Stored items
= = =

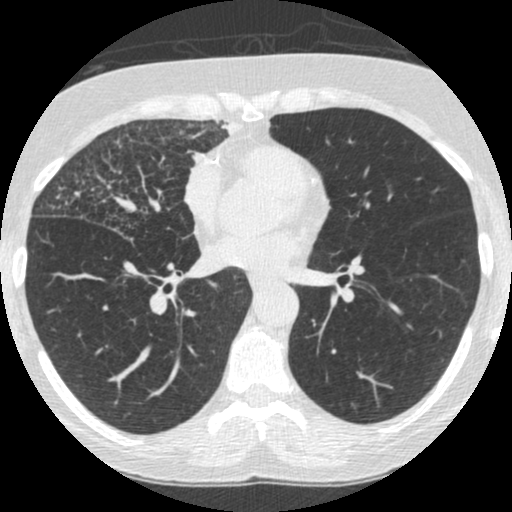
Low-dose screening chest CT, one axial slice; slice 124 of 253 in the series (ordered by position); reconstruction kernel STANDARD; 120 kVp; lung window (W 1500 / L -600 HU); 1.25 mm slice thickness; 512 × 512 image matrix, field of view 294 × 294 mm.
Structures marked on this image (expert manual segmentation):
- lesion 4 (tumor, upper lobe of right lung): bounding box <193,117,242,155> (left, top, right, bottom; pixels)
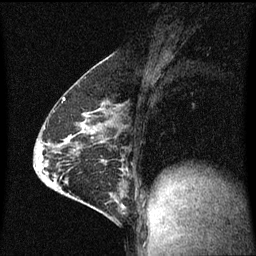
Breast MRI (dynamic contrast-enhanced), one sagittal slice; position 35 of 60 along the scan axis; dynamic contrast-enhanced series, image 2 of 3 at this slice position (ordered by acquisition); 1.5 T; TE 4.2 ms, TR 8 ms; 256 × 256 image matrix. Patient: female, 64 years.
Annotated regions visible in this slice (semi-automatic segmentation, software-assisted and operator-edited):
- analysis volume of interest (the breast-tissue region the enhancement analysis was run in; not a lesion): box from (x=87, y=176) to (x=130, y=217) px
- tumour enhancement mask (voxels above the 70 % enhancement threshold inside the analysis volume of interest): (x=111, y=194)–(x=125, y=209)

= = =

Keep only the lines from the line with "Annotated regions visible" to the end of the records above, and repeat them exactly.

■ Response below:
Annotated regions visible in this slice (semi-automatic segmentation, software-assisted and operator-edited):
- analysis volume of interest (the breast-tissue region the enhancement analysis was run in; not a lesion): box from (x=87, y=176) to (x=130, y=217) px
- tumour enhancement mask (voxels above the 70 % enhancement threshold inside the analysis volume of interest): (x=111, y=194)–(x=125, y=209)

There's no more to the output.